=== Data for review ===
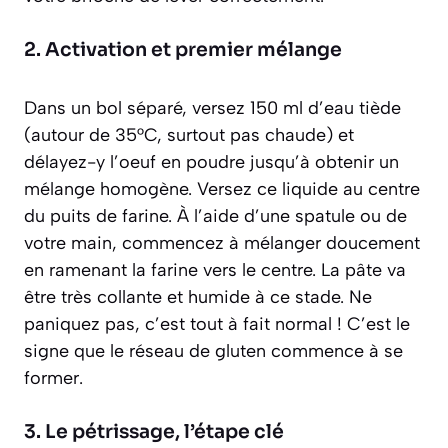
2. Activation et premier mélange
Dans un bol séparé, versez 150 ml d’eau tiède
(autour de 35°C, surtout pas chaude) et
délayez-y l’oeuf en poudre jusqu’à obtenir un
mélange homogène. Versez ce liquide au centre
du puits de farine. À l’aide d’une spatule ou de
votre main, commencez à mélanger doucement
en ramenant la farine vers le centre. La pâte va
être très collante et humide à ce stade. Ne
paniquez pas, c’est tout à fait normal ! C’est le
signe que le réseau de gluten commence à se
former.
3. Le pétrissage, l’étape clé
===
=== Data for review ===
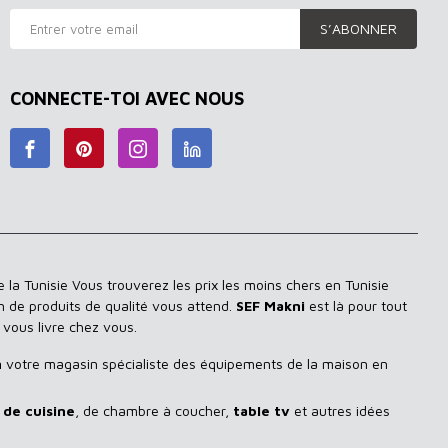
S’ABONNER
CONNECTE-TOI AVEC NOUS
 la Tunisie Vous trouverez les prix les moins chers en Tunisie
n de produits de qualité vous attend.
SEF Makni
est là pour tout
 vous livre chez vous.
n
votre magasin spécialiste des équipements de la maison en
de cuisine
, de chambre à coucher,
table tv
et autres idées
===
§ Your goal: Format the listing as a Markdown table with the columns Row and Text, from the line containing "2. Activation et premier mélange" up to and including the line containing "3. Le pétrissage, l’étape clé". Number each line in Row, put its words in Text, and leave out any blank lines.

§ Written response:
| Row | Text |
|---|---|
| 1 | 2. Activation et premier mélange |
| 2 | Dans un bol séparé, versez 150 ml d’eau tiède |
| 3 | (autour de 35°C, surtout pas chaude) et |
| 4 | délayez-y l’oeuf en poudre jusqu’à obtenir un |
| 5 | mélange homogène. Versez ce liquide au centre |
| 6 | du puits de farine. À l’aide d’une spatule ou de |
| 7 | votre main, commencez à mélanger doucement |
| 8 | en ramenant la farine vers le centre. La pâte va |
| 9 | être très collante et humide à ce stade. Ne |
| 10 | paniquez pas, c’est tout à fait normal ! C’est le |
| 11 | signe que le réseau de gluten commence à se |
| 12 | former. |
| 13 | 3. Le pétrissage, l’étape clé |